## Task brief
Return every line in the entries below where the word "Hiroaki" shows up.

***** Records supplied

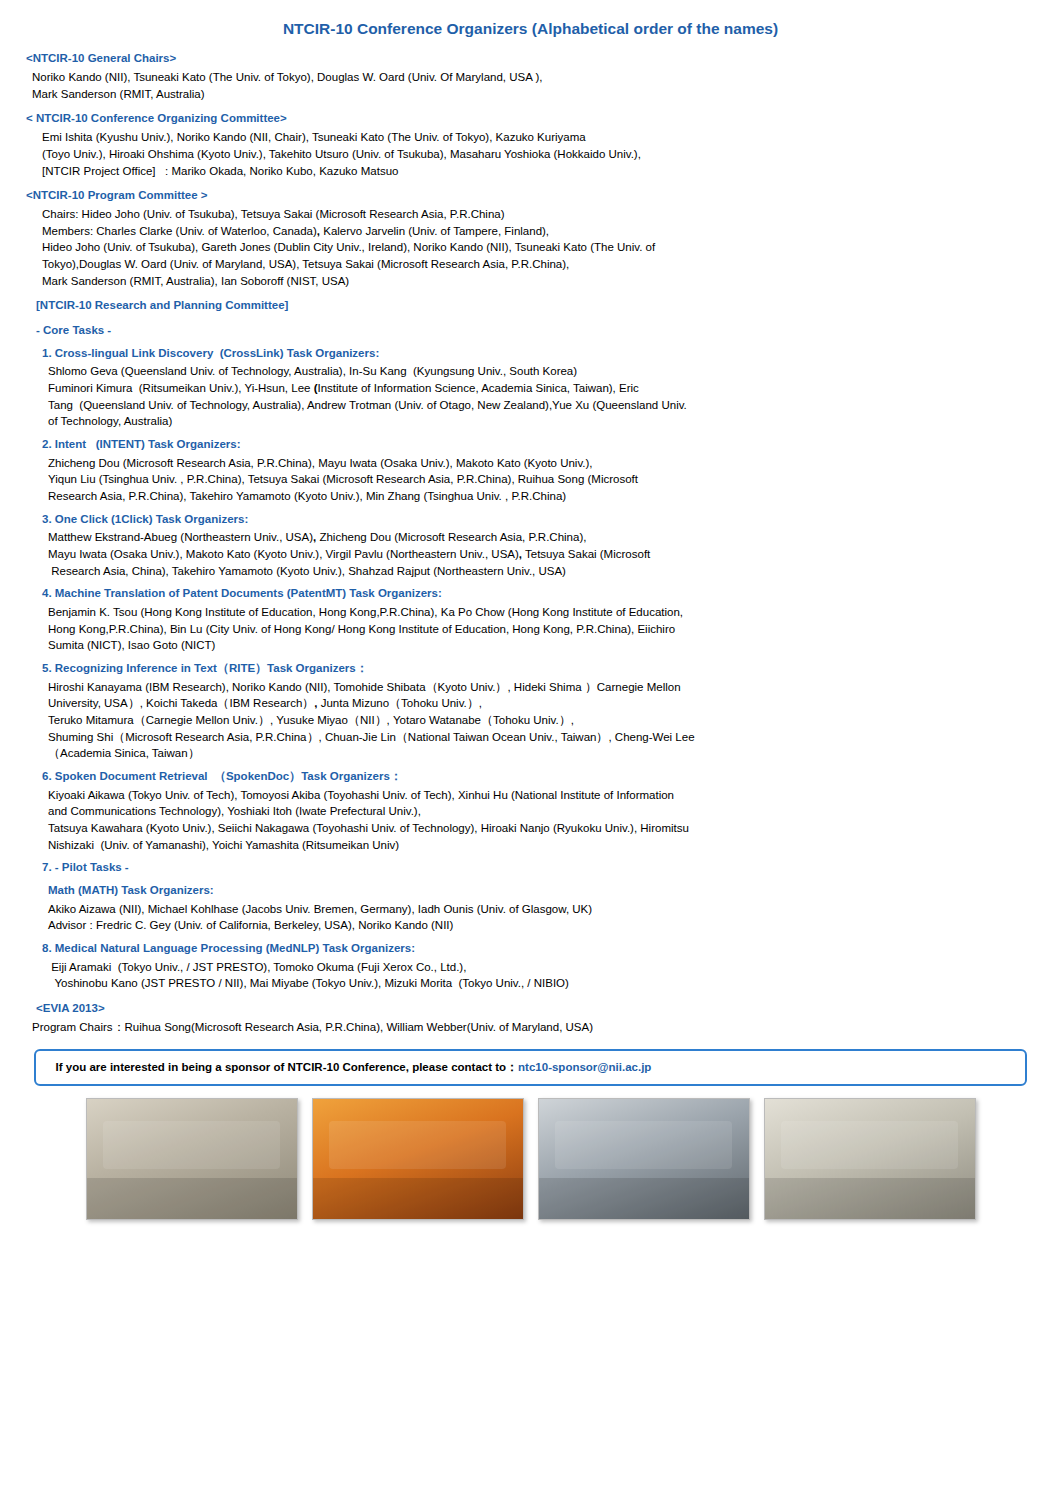NTCIR-10 Conference Organizers (Alphabetical order of the names)
<NTCIR-10 General Chairs>
Noriko Kando (NII), Tsuneaki Kato (The Univ. of Tokyo), Douglas W. Oard (Univ. Of Maryland, USA ),
Mark Sanderson (RMIT, Australia)
< NTCIR-10 Conference Organizing Committee>
Emi Ishita (Kyushu Univ.), Noriko Kando (NII, Chair), Tsuneaki Kato (The Univ. of Tokyo), Kazuko Kuriyama
(Toyo Univ.), Hiroaki Ohshima (Kyoto Univ.), Takehito Utsuro (Univ. of Tsukuba), Masaharu Yoshioka (Hokkaido Univ.),
[NTCIR Project Office] : Mariko Okada, Noriko Kubo, Kazuko Matsuo
<NTCIR-10 Program Committee >
Chairs: Hideo Joho (Univ. of Tsukuba), Tetsuya Sakai (Microsoft Research Asia, P.R.China)
Members: Charles Clarke (Univ. of Waterloo, Canada), Kalervo Jarvelin (Univ. of Tampere, Finland),
Hideo Joho (Univ. of Tsukuba), Gareth Jones (Dublin City Univ., Ireland), Noriko Kando (NII), Tsuneaki Kato (The Univ. of
Tokyo),Douglas W. Oard (Univ. of Maryland, USA), Tetsuya Sakai (Microsoft Research Asia, P.R.China),
Mark Sanderson (RMIT, Australia), Ian Soboroff (NIST, USA)
[NTCIR-10 Research and Planning Committee]
- Core Tasks -
1. Cross-lingual Link Discovery (CrossLink) Task Organizers:
Shlomo Geva (Queensland Univ. of Technology, Australia), In-Su Kang (Kyungsung Univ., South Korea)
Fuminori Kimura (Ritsumeikan Univ.), Yi-Hsun, Lee (Institute of Information Science, Academia Sinica, Taiwan), Eric
Tang (Queensland Univ. of Technology, Australia), Andrew Trotman (Univ. of Otago, New Zealand),Yue Xu (Queensland Univ.
of Technology, Australia)
2. Intent (INTENT) Task Organizers:
Zhicheng Dou (Microsoft Research Asia, P.R.China), Mayu Iwata (Osaka Univ.), Makoto Kato (Kyoto Univ.),
Yiqun Liu (Tsinghua Univ. , P.R.China), Tetsuya Sakai (Microsoft Research Asia, P.R.China), Ruihua Song (Microsoft
Research Asia, P.R.China), Takehiro Yamamoto (Kyoto Univ.), Min Zhang (Tsinghua Univ. , P.R.China)
3. One Click (1Click) Task Organizers:
Matthew Ekstrand-Abueg (Northeastern Univ., USA), Zhicheng Dou (Microsoft Research Asia, P.R.China),
Mayu Iwata (Osaka Univ.), Makoto Kato (Kyoto Univ.), Virgil Pavlu (Northeastern Univ., USA), Tetsuya Sakai (Microsoft
Research Asia, China), Takehiro Yamamoto (Kyoto Univ.), Shahzad Rajput (Northeastern Univ., USA)
4. Machine Translation of Patent Documents (PatentMT) Task Organizers:
Benjamin K. Tsou (Hong Kong Institute of Education, Hong Kong,P.R.China), Ka Po Chow (Hong Kong Institute of Education,
Hong Kong,P.R.China), Bin Lu (City Univ. of Hong Kong/ Hong Kong Institute of Education, Hong Kong, P.R.China), Eiichiro
Sumita (NICT), Isao Goto (NICT)
5. Recognizing Inference in Text（RITE）Task Organizers：
Hiroshi Kanayama (IBM Research), Noriko Kando (NII), Tomohide Shibata（Kyoto Univ.）, Hideki Shima ）Carnegie Mellon
University, USA）, Koichi Takeda（IBM Research）, Junta Mizuno（Tohoku Univ.）,
Teruko Mitamura（Carnegie Mellon Univ.）, Yusuke Miyao（NII）, Yotaro Watanabe（Tohoku Univ.）,
Shuming Shi（Microsoft Research Asia, P.R.China）, Chuan-Jie Lin（National Taiwan Ocean Univ., Taiwan）, Cheng-Wei Lee
（Academia Sinica, Taiwan）
6. Spoken Document Retrieval （SpokenDoc）Task Organizers：
Kiyoaki Aikawa (Tokyo Univ. of Tech), Tomoyosi Akiba (Toyohashi Univ. of Tech), Xinhui Hu (National Institute of Information
and Communications Technology), Yoshiaki Itoh (Iwate Prefectural Univ.),
Tatsuya Kawahara (Kyoto Univ.), Seiichi Nakagawa (Toyohashi Univ. of Technology), Hiroaki Nanjo (Ryukoku Univ.), Hiromitsu
Nishizaki (Univ. of Yamanashi), Yoichi Yamashita (Ritsumeikan Univ)
7. - Pilot Tasks -
Math (MATH) Task Organizers:
Akiko Aizawa (NII), Michael Kohlhase (Jacobs Univ. Bremen, Germany), Iadh Ounis (Univ. of Glasgow, UK)
Advisor : Fredric C. Gey (Univ. of California, Berkeley, USA), Noriko Kando (NII)
8. Medical Natural Language Processing (MedNLP) Task Organizers:
Eiji Aramaki (Tokyo Univ., / JST PRESTO), Tomoko Okuma (Fuji Xerox Co., Ltd.),
Yoshinobu Kano (JST PRESTO / NII), Mai Miyabe (Tokyo Univ.), Mizuki Morita (Tokyo Univ., / NIBIO)
<EVIA 2013>
Program Chairs：Ruihua Song(Microsoft Research Asia, P.R.China), William Webber(Univ. of Maryland, USA)
If you are interested in being a sponsor of NTCIR-10 Conference, please contact to：ntc10-sponsor@nii.ac.jp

**********

## Reply to the exercise
(Toyo Univ.), Hiroaki Ohshima (Kyoto Univ.), Takehito Utsuro (Univ. of Tsukuba), Masaharu Yoshioka (Hokkaido Univ.),
Tatsuya Kawahara (Kyoto Univ.), Seiichi Nakagawa (Toyohashi Univ. of Technology), Hiroaki Nanjo (Ryukoku Univ.), Hiromitsu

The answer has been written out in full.